At the time, acting deputy secretary Ken Cuccinelli highlighted the USCIS biometrics rule as, "Leveraging readily available technology to verify the identity of an individual we are screening is responsible governing. The collection of biometric information also guards against identity theft and thwarts fraudsters who are not who they claim to be." Although the Office of Information and Regulatory Affairs (OIRA) concluded review on the USCIS biometrics final rule on January 13, 2021, it did not publish in the Federal Register before the change in administration.
C. DHS Must Finalize Both the USCIS and CBP Biometrics Rules to Maximize its Screening and Vetting Capabilities
As mentioned above, the Trump administration finalized the USCIS biometrics rule, but was unable to get it published in the Federal Register by January 19, 2021. As the Biden administration pursues CBP-specific biometrics rulemaking for entry-exit, it must also publish and implement the USCIS biometrics rule. It should be uncontroversial that collecting biometrics for aliens trying to enter or depart the country are necessary in order for DHS to conduct criminal history background checks, verify identity, and deter fraud. The same holds true in the context of immigration benefits vetting. Empowering one agency (CBP) with additional biometrics authority while hampering another (USCIS) creates a disjointed and patchwork screening and vetting apparatus within DHS that exposes the country to vulnerabilities. To avoid another 9/11, DHS must finalize and fully implement the USCIS biometrics final rule as well as finalize the CBP biometrics rule, as refined by the suggestions in this comment.
It is unconscionable that the United States has failed to fully implement universal biometric entry-exit in the last 17 years. Universal biometric entry-exit is essential to ensure that DHS knows which aliens are coming into the country and, importantly, departing. In the absence of universal biometric entry-exit, visa overstays will continue to be a problem. This is true as an immigration violation, but also runs the risk of a terrorist or other bad actor remaining in the United States beyond his or her authorized stay. We cannot return to a September 10th mindset.

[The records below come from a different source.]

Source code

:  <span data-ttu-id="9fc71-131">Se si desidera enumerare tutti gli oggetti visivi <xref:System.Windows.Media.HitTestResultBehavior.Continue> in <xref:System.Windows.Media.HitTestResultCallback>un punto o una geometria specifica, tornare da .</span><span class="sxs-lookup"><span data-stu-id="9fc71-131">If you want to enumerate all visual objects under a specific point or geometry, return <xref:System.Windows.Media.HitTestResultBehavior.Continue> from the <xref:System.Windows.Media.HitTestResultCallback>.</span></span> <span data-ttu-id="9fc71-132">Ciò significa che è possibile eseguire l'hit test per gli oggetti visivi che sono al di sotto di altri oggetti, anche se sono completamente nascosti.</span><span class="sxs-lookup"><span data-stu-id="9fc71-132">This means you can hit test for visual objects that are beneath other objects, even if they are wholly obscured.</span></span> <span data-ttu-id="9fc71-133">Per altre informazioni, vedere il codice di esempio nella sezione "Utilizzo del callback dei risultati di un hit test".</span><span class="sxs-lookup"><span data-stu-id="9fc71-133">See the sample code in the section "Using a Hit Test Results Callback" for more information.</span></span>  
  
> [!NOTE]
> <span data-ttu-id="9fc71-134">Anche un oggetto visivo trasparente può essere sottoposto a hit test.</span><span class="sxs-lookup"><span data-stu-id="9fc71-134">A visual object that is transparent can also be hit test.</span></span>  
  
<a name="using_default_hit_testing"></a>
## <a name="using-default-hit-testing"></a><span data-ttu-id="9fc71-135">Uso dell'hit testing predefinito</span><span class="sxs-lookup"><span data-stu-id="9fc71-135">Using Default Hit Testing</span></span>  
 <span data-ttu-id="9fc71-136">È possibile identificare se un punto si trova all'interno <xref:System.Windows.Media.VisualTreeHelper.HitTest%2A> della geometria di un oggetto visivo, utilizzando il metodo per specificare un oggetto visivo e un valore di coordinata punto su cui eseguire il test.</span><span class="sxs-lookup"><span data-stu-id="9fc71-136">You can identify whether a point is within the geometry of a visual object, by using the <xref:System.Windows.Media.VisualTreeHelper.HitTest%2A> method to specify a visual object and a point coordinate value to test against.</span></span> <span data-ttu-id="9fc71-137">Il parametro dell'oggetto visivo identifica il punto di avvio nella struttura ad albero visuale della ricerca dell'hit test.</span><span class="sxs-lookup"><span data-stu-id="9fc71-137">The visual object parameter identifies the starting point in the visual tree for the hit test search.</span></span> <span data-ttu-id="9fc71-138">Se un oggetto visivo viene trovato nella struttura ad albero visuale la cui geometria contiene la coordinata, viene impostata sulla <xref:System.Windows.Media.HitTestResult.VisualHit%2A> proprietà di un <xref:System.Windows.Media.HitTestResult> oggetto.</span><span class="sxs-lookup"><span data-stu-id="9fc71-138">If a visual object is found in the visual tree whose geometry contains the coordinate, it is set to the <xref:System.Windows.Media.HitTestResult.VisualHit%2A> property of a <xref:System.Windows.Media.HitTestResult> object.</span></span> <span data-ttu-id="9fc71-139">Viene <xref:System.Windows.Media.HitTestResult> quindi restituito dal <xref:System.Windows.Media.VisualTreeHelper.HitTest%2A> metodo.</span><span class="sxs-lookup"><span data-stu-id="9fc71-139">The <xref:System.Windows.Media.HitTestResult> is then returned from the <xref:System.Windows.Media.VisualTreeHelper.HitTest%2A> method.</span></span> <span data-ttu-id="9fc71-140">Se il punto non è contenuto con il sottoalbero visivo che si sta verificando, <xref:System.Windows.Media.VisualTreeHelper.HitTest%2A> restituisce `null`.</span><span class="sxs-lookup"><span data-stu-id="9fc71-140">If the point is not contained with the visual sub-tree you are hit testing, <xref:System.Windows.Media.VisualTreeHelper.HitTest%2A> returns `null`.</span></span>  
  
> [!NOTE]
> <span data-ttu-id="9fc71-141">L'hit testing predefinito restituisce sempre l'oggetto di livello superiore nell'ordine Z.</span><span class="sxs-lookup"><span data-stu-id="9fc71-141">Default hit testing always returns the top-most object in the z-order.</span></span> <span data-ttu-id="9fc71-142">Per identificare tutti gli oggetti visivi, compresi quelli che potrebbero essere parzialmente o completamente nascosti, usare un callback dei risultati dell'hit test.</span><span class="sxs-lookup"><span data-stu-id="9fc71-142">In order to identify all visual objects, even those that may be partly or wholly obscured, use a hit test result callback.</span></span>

CBP's biometrics proposed rule is a welcome step in the right direction. However, the proposed rule does not go far enough in expanding biometric modalities that DHS could utilize, in its discretion, for identity management, screening, and vetting. CBP should follow the USCIS biometrics final rule model of granting the most permissive authority available under the law. By policy, CBP will have the flexibility to exempt certain ages from biometrics collection or decline to use certain modalities for certain alien populations. Removing the self-imposed age restrictions is essential to combat the pervasive alien child smuggling that is occurring at an alarmingly high rate due to the misguided non-enforcement policies of the Biden administration. Lastly, in order to prevent gaps in identity management and vetting authority, it is critically important that both CBP and USCIS finalize and implement their respective biometrics rules.